▶ **WORK REQUEST**: Update every item below by changing "series" to "data series" and keeping all other text the same. Leave the pictures out of your output.

Plotted data images:
· · · · · · ·
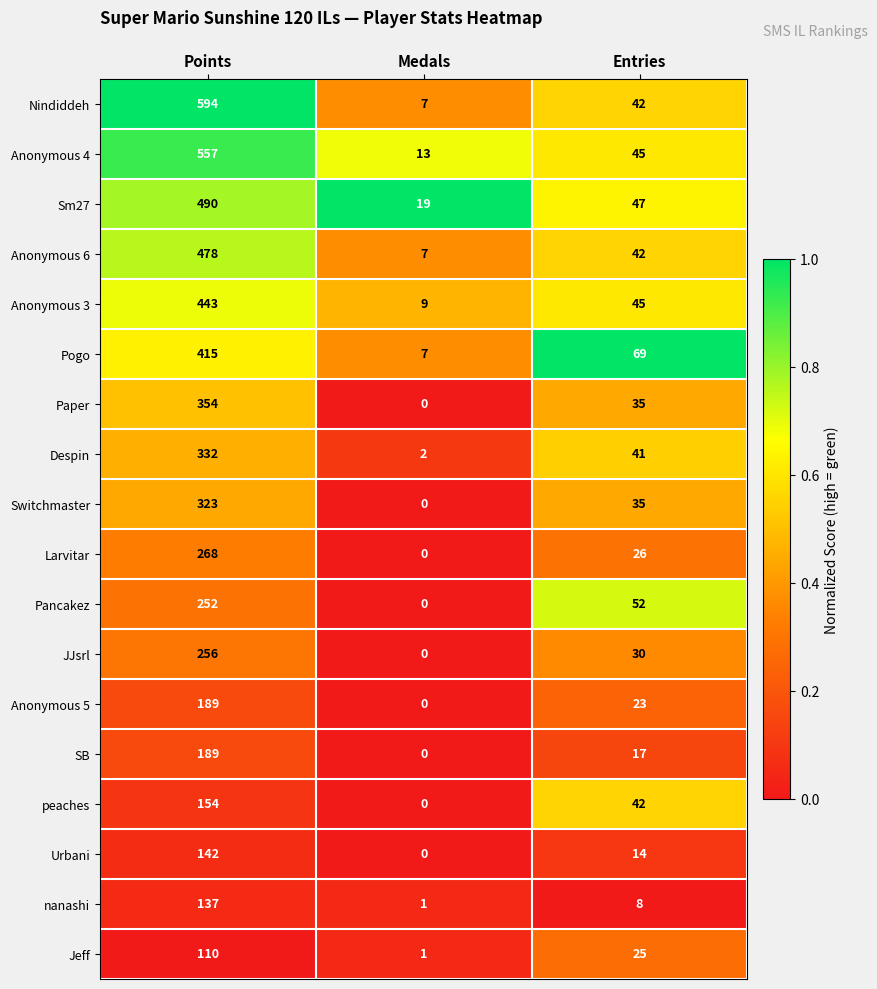

Which series has the largest total across all categories?

Nindiddeh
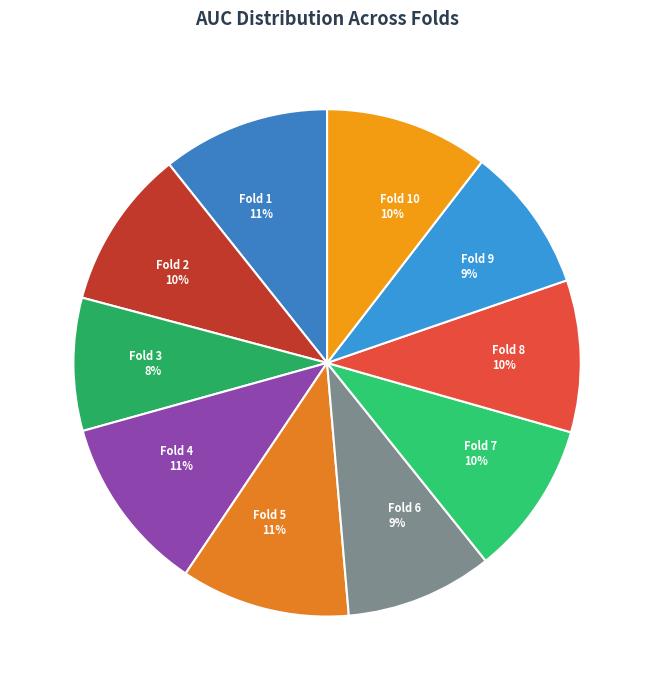

True or false: Fold 3 accounts for 8% of the total.

True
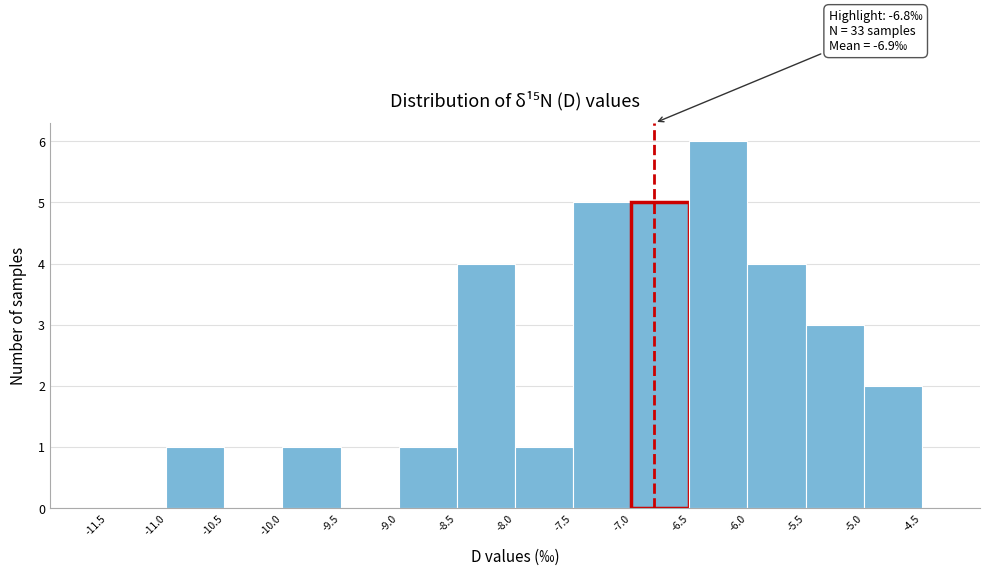

Which range on the x-axis has the tallest bar?

-6.5 to -6.0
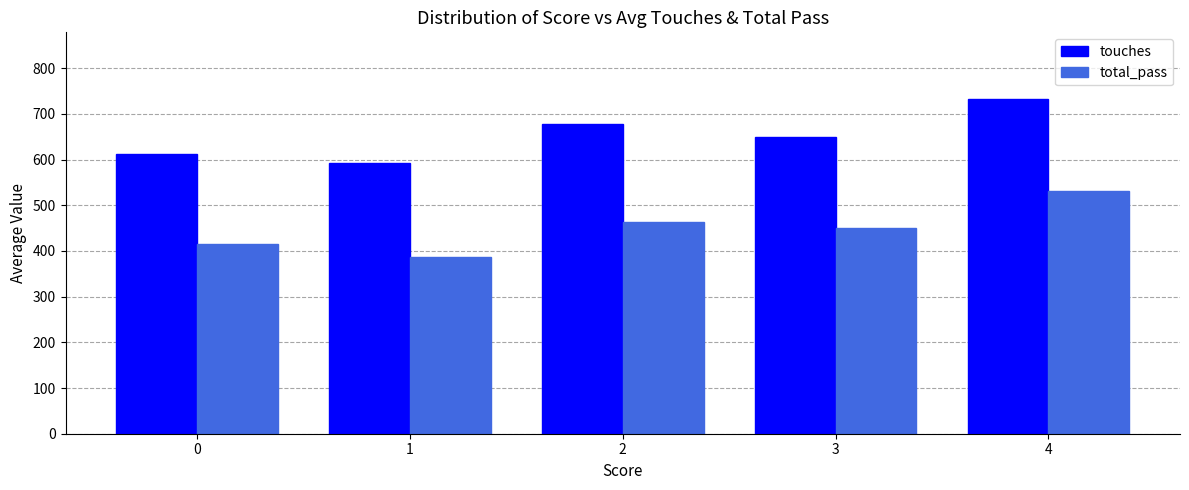

What is the average value of the total_pass series?

449.7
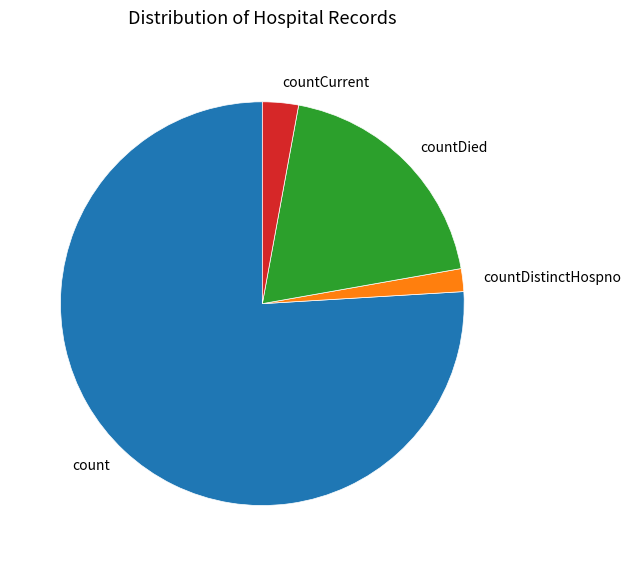

Which category has the biggest portion of the pie?

count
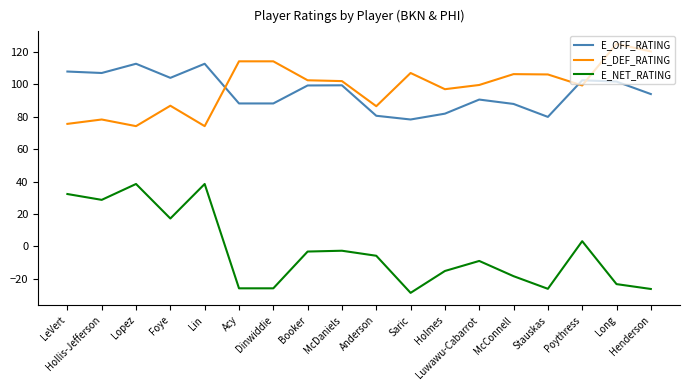

What is the spread (max minus min) of values at Henderson?

146.6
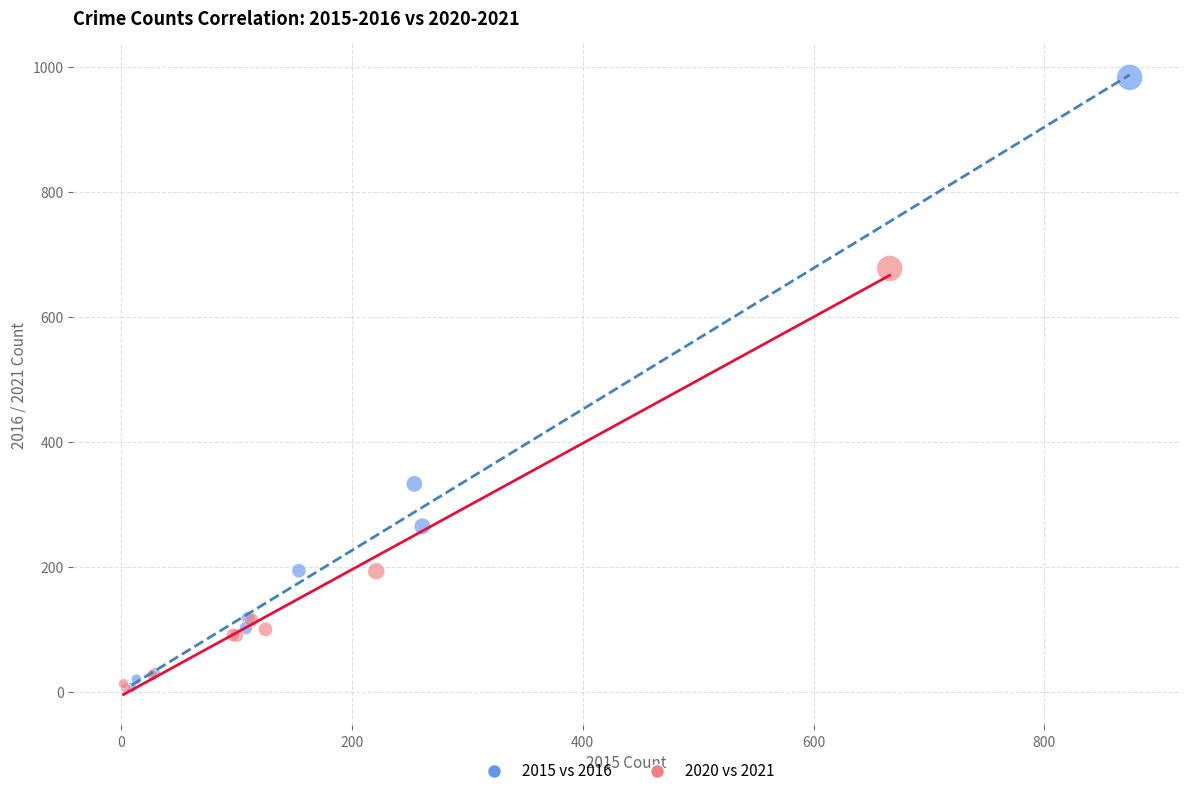

Which series contains the highest Y value?

2015 vs 2016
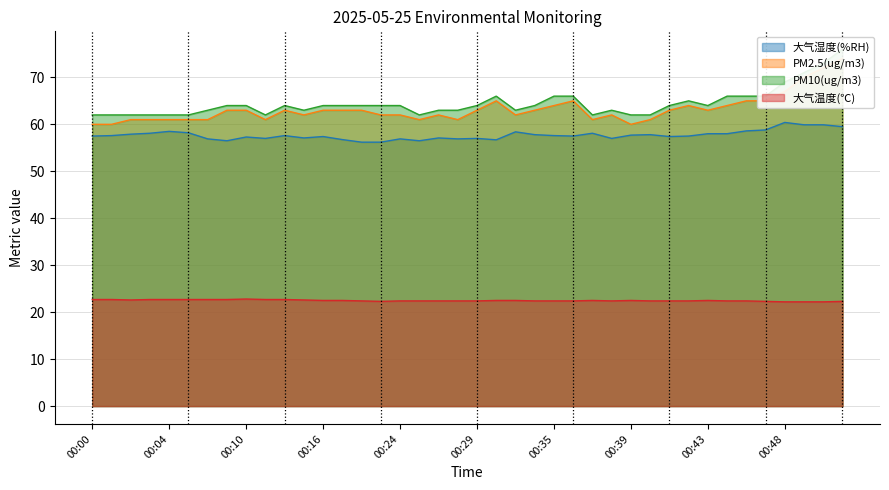

Where is PM2.5(ug/m3) nearest to the value 67?

00:48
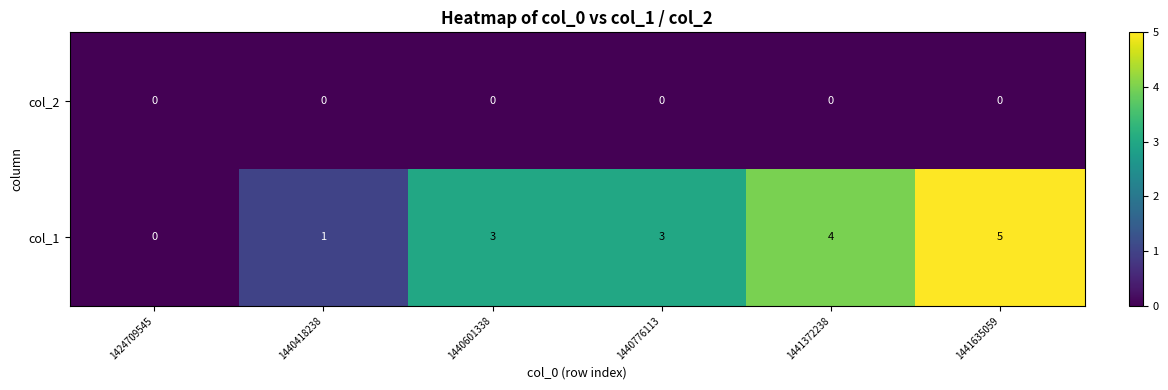

Reading left to right, list all the values displayed in this chart.

col_2: 0	0	0	0	0	0
col_1: 0	1	3	3	4	5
· · · · · · ·
▶ **EXERCISE RESULT**:
Which data series has the largest total across all categories?

Nindiddeh

True or false: Fold 3 accounts for 8% of the total.

True

Which range on the x-axis has the tallest bar?

-6.5 to -6.0

What is the average value of the total_pass data series?

449.7

Which category has the biggest portion of the pie?

count

What is the spread (max minus min) of values at Henderson?

146.6

Which data series contains the highest Y value?

2015 vs 2016

Where is PM2.5(ug/m3) nearest to the value 67?

00:48

Reading left to right, list all the values displayed in this chart.

col_2: 0	0	0	0	0	0
col_1: 0	1	3	3	4	5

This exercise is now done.